L’ouragan se déclencha. Comme dans un moteur à explosion, le piston repartit dans le sens inverse. Le bibiste, bouillant plus que chaud, rejeta, lui, ces élucubrations plus délirantes les unes que les autres. Le rééquilibrage des pouvoirs n’a rien à voir avec un souci de protection judiciaire, mais au contraire à un renforcement de la démocratie. Le concept de mafia s’applique plutôt à l’anarcho-gauchisme. L’élargissement du champ de la religion dans la vie publique ne fait que concrétiser la vérité d’un État juif. Le Grand Israël n’est pas une invention messianique mais une réalité historique actée.

La jeunesse offrit alors à Jonathan une nouvelle occasion d’admiration. Le rabbin libéral imposa une nouvelle fois sa volonté de modération. Il dit douter effectivement, et particulièrement après cette discussion, que la démocratie ne soit jamais un long fleuve tranquille. Mais pour favoriser son apaisement, il recommanda, lui, rabbin, que la religion rentre dans son lit. Que la religion soit interdite de politique. Que partout, et surtout en Israël, la séparation de l’Église et de l’État devienne constitutionnelle. La réinstituant ainsi dans le rôle essentiel, individuel, qui est le sien. Et lui évitant les dangers d’association à de faux amis trop bien intentionnés.
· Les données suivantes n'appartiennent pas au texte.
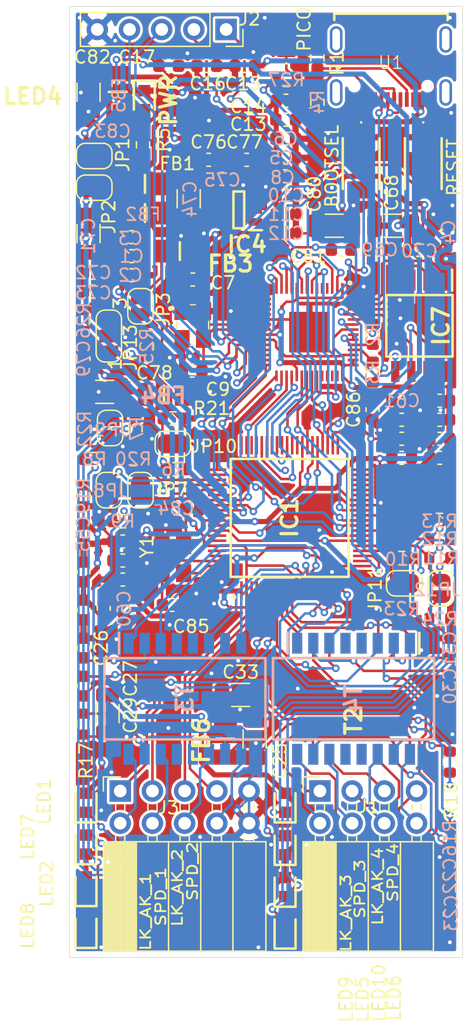
<source format=kicad_pcb>
(kicad_pcb
	(version 20241229)
	(generator "pcbnew")
	(generator_version "9.0")
	(general
		(thickness 1.6)
		(legacy_teardrops no)
	)
	(paper "A4")
	(layers
		(0 "F.Cu" signal)
		(2 "B.Cu" signal)
		(9 "F.Adhes" user "F.Adhesive")
		(11 "B.Adhes" user "B.Adhesive")
		(13 "F.Paste" user)
		(15 "B.Paste" user)
		(5 "F.SilkS" user "F.Silkscreen")
		(7 "B.SilkS" user "B.Silkscreen")
		(1 "F.Mask" user)
		(3 "B.Mask" user)
		(17 "Dwgs.User" user "User.Drawings")
		(19 "Cmts.User" user "User.Comments")
		(21 "Eco1.User" user "User.Eco1")
		(23 "Eco2.User" user "User.Eco2")
		(25 "Edge.Cuts" user)
		(27 "Margin" user)
		(31 "F.CrtYd" user "F.Courtyard")
		(29 "B.CrtYd" user "B.Courtyard")
		(35 "F.Fab" user)
		(33 "B.Fab" user)
		(39 "User.1" user)
		(41 "User.2" user)
		(43 "User.3" user)
		(45 "User.4" user)
	)
	(setup
		(pad_to_mask_clearance 0)
		(allow_soldermask_bridges_in_footprints no)
		(tenting front back)
		(pcbplotparams
			(layerselection 0x00000000_00000000_55555555_5755f5ff)
			(plot_on_all_layers_selection 0x00000000_00000000_00000000_00000000)
			(disableapertmacros no)
			(usegerberextensions no)
			(usegerberattributes yes)
			(usegerberadvancedattributes yes)
			(creategerberjobfile yes)
			(dashed_line_dash_ratio 12.000000)
			(dashed_line_gap_ratio 3.000000)
			(svgprecision 4)
			(plotframeref no)
			(mode 1)
			(useauxorigin no)
			(hpglpennumber 1)
			(hpglpenspeed 20)
			(hpglpendiameter 15.000000)
			(pdf_front_fp_property_popups yes)
			(pdf_back_fp_property_popups yes)
			(pdf_metadata yes)
			(pdf_single_document no)
			(dxfpolygonmode yes)
			(dxfimperialunits yes)
			(dxfusepcbnewfont yes)
			(psnegative no)
			(psa4output no)
			(plot_black_and_white yes)
			(sketchpadsonfab no)
			(plotpadnumbers no)
			(hidednponfab no)
			(sketchdnponfab yes)
			(crossoutdnponfab yes)
			(subtractmaskfromsilk no)
			(outputformat 1)
			(mirror no)
			(drillshape 1)
			(scaleselection 1)
			(outputdirectory "")
		)
	)
	(net 0 "")
	(net 1 "QDPL_SD1")
	(net 2 "GND")
	(net 3 "QSPL_SD2")
	(net 4 "QSPL_SS")
	(net 5 "VDD11D")
	(net 6 "XOUT")
	(net 7 "QSPL_SD0")
	(net 8 "XIN")
	(net 9 "RX0")
	(net 10 "SWCLK")
	(net 11 "TX0")
	(net 12 "SWD")
	(net 13 "QSPL_SD3")
	(net 14 "QSPL_SCLK")
	(net 15 "CRSDV5")
	(net 16 "Net-(C25-Pad1)")
	(net 17 "GNDS")
	(net 18 "Net-(C29-Pad1)")
	(net 19 "Net-(C33-Pad1)")
	(net 20 "Net-(T2-CT_1)")
	(net 21 "Net-(T2-CT_2)")
	(net 22 "Net-(T2-NC_3)")
	(net 23 "Net-(J3-Pin_6)")
	(net 24 "Net-(T3-CT_1)")
	(net 25 "Net-(T3-CT_2)")
	(net 26 "Net-(T3-NC_3)")
	(net 27 "Net-(J3-Pin_8)")
	(net 28 "Net-(T4-CT_1)")
	(net 29 "Net-(T4-CT_2)")
	(net 30 "Net-(T4-NC_3)")
	(net 31 "Net-(J3-Pin_7)")
	(net 32 "VDDAT33")
	(net 33 "VDD12A")
	(net 34 "VDD12D")
	(net 35 "Net-(IC4-VOUT)")
	(net 36 "Net-(IC4-BYP{slash}ADJ)")
	(net 37 "KSZ8795_XI")
	(net 38 "KSZ8795_XO")
	(net 39 "Net-(Y1-GND_2)")
	(net 40 "Net-(Y1-GND_1)")
	(net 41 "Net-(IC5-USB_DM)")
	(net 42 "Net-(IC5-USB_DP)")
	(net 43 "unconnected-(IC5-GPIO27{slash}ADC1-Pad39)")
	(net 44 "Net-(JP1-A)")
	(net 45 "Net-(JP2-A)")
	(net 46 "Net-(JP3-A)")
	(net 47 "Net-(JP3-B)")
	(net 48 "TXP2")
	(net 49 "TXM1")
	(net 50 "unconnected-(IC1-RXD5_2-Pad49)")
	(net 51 "LED3_1")
	(net 52 "unconnected-(IC1-RXD5_7-Pad60)")
	(net 53 "RXM4")
	(net 54 "unconnected-(IC1-NC_2-Pad74)")
	(net 55 "LED4_1")
	(net 56 "RXP4")
	(net 57 "TXM4")
	(net 58 "unconnected-(IC1-TXD5_6-Pad40)")
	(net 59 "unconnected-(IC1-RXER5-Pad52)")
	(net 60 "unconnected-(IC1-TXD5_2-Pad35)")
	(net 61 "RXP2")
	(net 62 "LED1_0")
	(net 63 "GNDA")
	(net 64 "unconnected-(IC1-TXD5_5-Pad39)")
	(net 65 "RXP1")
	(net 66 "RXM2")
	(net 67 "unconnected-(IC1-RXD5_5-Pad58)")
	(net 68 "TXP4")
	(net 69 "unconnected-(IC1-ISET-Pad77)")
	(net 70 "unconnected-(IC1-TXER5-Pad37)")
	(net 71 "unconnected-(IC1-ATST-Pad75)")
	(net 72 "unconnected-(IC1-NC_1-Pad22)")
	(net 73 "LED4_0")
	(net 74 "RXM1")
	(net 75 "RXP3")
	(net 76 "LED3_0")
	(net 77 "unconnected-(IC1-TXD5_4-Pad38)")
	(net 78 "RXM3")
	(net 79 "unconnected-(IC1-RXD5_4-Pad57)")
	(net 80 "unconnected-(IC1-TXD5_7-Pad41)")
	(net 81 "TXM3")
	(net 82 "unconnected-(IC1-COL5-Pad54)")
	(net 83 "unconnected-(IC1-TXD5_3-Pad36)")
	(net 84 "SPIQ")
	(net 85 "unconnected-(IC1-CRS5-Pad53)")
	(net 86 "LED1_1")
	(net 87 "LED2_1")
	(net 88 "TXM2")
	(net 89 "TXP1")
	(net 90 "LED2_0")
	(net 91 "unconnected-(IC1-RXD5_3-Pad50)")
	(net 92 "unconnected-(IC1-RXD5_6-Pad59)")
	(net 93 "TXP3")
	(net 94 "unconnected-(IC5-GPIO29{slash}ADC3-Pad41)")
	(net 95 "D_P")
	(net 96 "D_N")
	(net 97 "unconnected-(IC5-GPIO28{slash}ADC2-Pad40)")
	(net 98 "SPI0_SCK")
	(net 99 "SPI0_TX")
	(net 100 "Net-(JP11-B)")
	(net 101 "Net-(JP12-B)")
	(net 102 "Net-(JP13-A)")
	(net 103 "Net-(JP7-B)")
	(net 104 "Net-(JP8-B)")
	(net 105 "Net-(JP9-B)")
	(net 106 "Net-(JP13-B)")
	(net 107 "Net-(JP10-B)")
	(net 108 "Net-(J3-Pin_9)")
	(net 109 "unconnected-(T2-NC_2-Pad5)")
	(net 110 "unconnected-(T2-NC_5-Pad13)")
	(net 111 "unconnected-(T2-NC_1-Pad4)")
	(net 112 "unconnected-(T2-NC_4-Pad12)")
	(net 113 "unconnected-(T3-NC_5-Pad13)")
	(net 114 "unconnected-(T3-NC_1-Pad4)")
	(net 115 "unconnected-(T3-NC_2-Pad5)")
	(net 116 "unconnected-(T3-NC_4-Pad12)")
	(net 117 "VDD5D")
	(net 118 "VDD33D")
	(net 119 "RESET_N")
	(net 120 "VDDIO")
	(net 121 "REFCLKO")
	(net 122 "TXEN5")
	(net 123 "RXD5_1")
	(net 124 "RXC5")
	(net 125 "REFCLKI")
	(net 126 "PME_N")
	(net 127 "TXD5_1")
	(net 128 "TXD5_0")
	(net 129 "RXD5_0")
	(net 130 "SPI0_CSn")
	(net 131 "SPI0_RX")
	(net 132 "RP2040_LED")
	(net 133 "Net-(LED1-K)")
	(net 134 "Net-(LED2-K)")
	(net 135 "Net-(LED3-A)")
	(net 136 "Net-(LED4-A)")
	(net 137 "Net-(LED5-K)")
	(net 138 "Net-(LED6-K)")
	(net 139 "Net-(LED7-K)")
	(net 140 "Net-(LED8-K)")
	(net 141 "Net-(LED9-K)")
	(net 142 "Net-(LED10-K)")
	(net 143 "Net-(U1-CC1)")
	(net 144 "Net-(U1-CC2)")
	(net 145 "unconnected-(U1-SBU1-PadA8)")
	(net 146 "unconnected-(U1-SBU2-PadB8)")
	(net 147 "unconnected-(U1-PadMH4)")
	(net 148 "unconnected-(U1-PadMH2)")
	(net 149 "unconnected-(U1-PadMH3)")
	(net 150 "unconnected-(U1-PadMH1)")
	(net 151 "Net-(J1-Pin_8)")
	(net 152 "Net-(J1-Pin_6)")
	(net 153 "Net-(J1-Pin_3)")
	(net 154 "Net-(J1-Pin_1)")
	(net 155 "Net-(J1-Pin_7)")
	(net 156 "Net-(J1-Pin_2)")
	(net 157 "Net-(J1-Pin_5)")
	(net 158 "Net-(J1-Pin_4)")
	(net 159 "unconnected-(IC5-GPIO2-Pad4)")
	(net 160 "unconnected-(IC5-GPIO3-Pad5)")
	(net 161 "unconnected-(IC5-GPIO4-Pad6)")
	(net 162 "RSTn_KSZ8795")
	(net 163 "unconnected-(IC5-GPIO26{slash}ADC0-Pad38)")
	(net 164 "INTR_N_KSZ8795")
	(net 165 "unconnected-(T4-NC_4-Pad12)")
	(net 166 "unconnected-(T4-NC_5-Pad13)")
	(net 167 "unconnected-(T4-NC_1-Pad4)")
	(net 168 "unconnected-(T4-NC_2-Pad5)")
	(net 169 "unconnected-(IC5-GPIO15-Pad18)")
	(net 170 "unconnected-(IC5-GPIO12-Pad15)")
	(net 171 "unconnected-(IC5-GPIO14-Pad17)")
	(net 172 "unconnected-(IC5-GPIO13-Pad16)")
	(footprint "SamaSys_Parts:TS1088AR02016" (layer "F.Cu") (at 228.6 87.9 -90))
	(footprint "Resistor_SMD:R_0603_1608Metric" (layer "F.Cu") (at 201.8 132.1 -90))
	(footprint "Capacitor_SMD:C_0603_1608Metric" (layer "F.Cu") (at 217.75 84.44))
	(footprint "Capacitor_SMD:C_1206_3216Metric" (layer "F.Cu") (at 202.2 93.425 90))
	(footprint "SamaSys_Parts:BEADC3216X130N" (layer "F.Cu") (at 204.5 82.25 90))
	(footprint "Capacitor_SMD:C_1206_3216Metric" (layer "F.Cu") (at 203.7 131.275 90))
	(footprint "Resistor_SMD:R_0603_1608Metric" (layer "F.Cu") (at 202.675 111.2 180))
	(footprint "SamaSys_Parts:KT0805G" (layer "F.Cu") (at 217.8 78.05))
	(footprint "Resistor_SMD:R_0603_1608Metric" (layer "F.Cu") (at 229.875 116))
	(footprint "SamaSys_Parts:X322525MOB4SI" (layer "F.Cu") (at 208.85 119.099994 -90))
	(footprint "Resistor_SMD:R_0603_1608Metric" (layer "F.Cu") (at 230.7 141.1 90))
	(footprint "Resistor_SMD:R_0603_1608Metric" (layer "F.Cu") (at 224.622 101.365957 -90))
	(footprint "Capacitor_SMD:C_0603_1608Metric" (layer "F.Cu") (at 210.422 97.040957))
	(footprint "Resistor_SMD:R_0603_1608Metric" (layer "F.Cu") (at 205.725 111.2 180))
	(footprint "SamaSys_Parts:LEDC1608X70N" (layer "F.Cu") (at 202 144.9 90))
	(footprint "Capacitor_SMD:C_0603_1608Metric" (layer "F.Cu") (at 205.6 96.7))
	(footprint "Capacitor_SMD:C_1206_3216Metric" (layer "F.Cu") (at 214.2 129.8 180))
	(footprint "Capacitor_SMD:C_0603_1608Metric" (layer "F.Cu") (at 224.6 107.3 -90))
	(footprint "Resistor_SMD:R_0603_1608Metric" (layer "F.Cu") (at 226.9 119))
	(footprint "Capacitor_SMD:C_0603_1608Metric" (layer "F.Cu") (at 230.7 129.1 -90))
	(footprint "SamaSys_Parts:BEADC3216X130N" (layer "F.Cu") (at 213 133.25 90))
	(footprint "Capacitor_SMD:C_0603_1608Metric" (layer "F.Cu") (at 201.8 103.275 90))
	(footprint "Capacitor_SMD:C_0603_1608Metric" (layer "F.Cu") (at 230.5 93.2 90))
	(footprint "Capacitor_SMD:C_0603_1608Metric" (layer "F.Cu") (at 203.4 122.975 90))
	(footprint "Jumper:SolderJumper-2_P1.3mm_Open_RoundedPad1.0x1.5mm" (layer "F.Cu") (at 203.9 108.75 90))
	(footprint "Capacitor_SMD:C_1206_3216Metric" (layer "F.Cu") (at 226.225 92.8 180))
	(footprint "SamaSys_Parts:QFN40P700X700X90-57N-D" (layer "F.Cu") (at 219.622 101.190957 -90))
	(footprint "SamaSys_Parts:LEDC1608X70N" (layer "F.Cu") (at 202 148.2 90))
	(footprint "Capacitor_SMD:C_1206_3216Metric" (layer "F.Cu") (at 221.575 92.8 180))
	(footprint "SamaSys_Parts:SOIC127P940X597-16N" (layer "F.Cu") (at 223.1 130.1 -90))
	(footprint "Resistor_SMD:R_0603_1608Metric" (layer "F.Cu") (at 208.875 108))
	(footprint "Capacitor_SMD:C_0603_1608Metric" (layer "F.Cu") (at 217.75 87.44))
	(footprint "Resistor_SMD:R_0603_1608Metric" (layer "F.Cu") (at 220.251029 79.560971 90))
	(footprint "Capacitor_SMD:C_0603_1608Metric" (layer "F.Cu") (at 214.525 80.2 180))
	(footprint "me:PinSocket_2x05_P2.54mm_Horizontal" (layer "F.Cu") (at 204.7 137.375 90))
	(footprint "Capacitor_SMD:C_0603_1608Metric" (layer "F.Cu") (at 222.125 94.7 180))
	(footprint "Capacitor_SMD:C_0603_1608Metric"
		(layer "F.Cu")
		(uuid "544e99a1-ed2c-40da-bd71-48d223dfbc9a")
		(at 226.9 111.1)
		(descr "Capacitor SMD 0603 (1608 Metric), square (rectangular) end terminal, IPC-7351 nominal, (Body size source: IPC-SM-782 page 76, https://www.pcb-3d.com/wordpress/wp-content/uploads/ipc-sm-782a_amendment_1_and_2.pdf), generated with kicad-footprint-generator")
		(tags "capacitor")
		(property "Reference" "C67"
			(at 0 -1.43 0)
			(layer "F.SilkS")
			(hide yes)
			(uuid "ea32f47e-2d05-4ca2-a949-f872fef34d05")
			(effects
				(font
					(size 1 1)
					(thickness 0.15)
				)
			)
		)
		(property "Value" "0.1uF"
			(at 0 1.43 0)
			(layer "F.Fab")
			(hide yes)
			(uuid "d857e11c-8063-4bbb-8301-ffadc1e5b813")
			(effects
				(font
					(size 1 1)
					(thickness 0.15)
				)
			)
		)
		(property "Datasheet" "~"
			(at 0 0 0)
			(layer "F.Fab")
			(hide yes)
			(uuid "ffe0168c-6b5c-4ee2-871c-ba6961af3896")
			(effects
				(font
					(size 1.27 1.27)

... [1166876 chars truncated]
</source>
Alea jacta est, se risqua Jonathan.

 

1 commentaire:

Georges Kabi a dit…

Il est difficile, voire impossible de separer la religion juive de l'Etat d'Israel, car si on veut etre impartial, il faut reconnaitre tout de meme que les fondements de l'Etat puisent dans la tradition religieuse. A ce propos, on pourrait rappeler ce que declara Yaacov Hazan, l'un des deux chefs historiques du tres marxiste Hashomer Hatzair: "Nous avions voulu construire une jeunesse nouvelle liberale, democratique mais aussi respectant les fondements de la tradition, nous avons obtenu une jeunesse ignorante de ses sources, pronant l'extremisme de droite comme de gauche". Mais Yaacov Hazan avait oublie de preciser que lui, et Meir Yaari (le deuxieme chef historique de l'Hashomer Hatzair), mais aussi la plupart des peres fondateurs et les "haloutzim" (pionniers) etaient tous passes par la Yechiva!
Et aujourd'hui, plus aucun jeune (sauf ceux des yeshivot) ne connaissent rien des fondements traditionnels de l'Etat d'Israel, car l'Histoire se termine avec la destruction du 2e Temple et renait avec Herzl. Et au milieu c'est un vide abyssal. Cela peut expliquer pourquoi la religion revient en force, que les religieux participent aux elections a plus de 90% d'entre eux, alors que les laics profitent de ce jour ferie pour aller se promener.
Et on en arrive a ce gouvernement qui fait peur.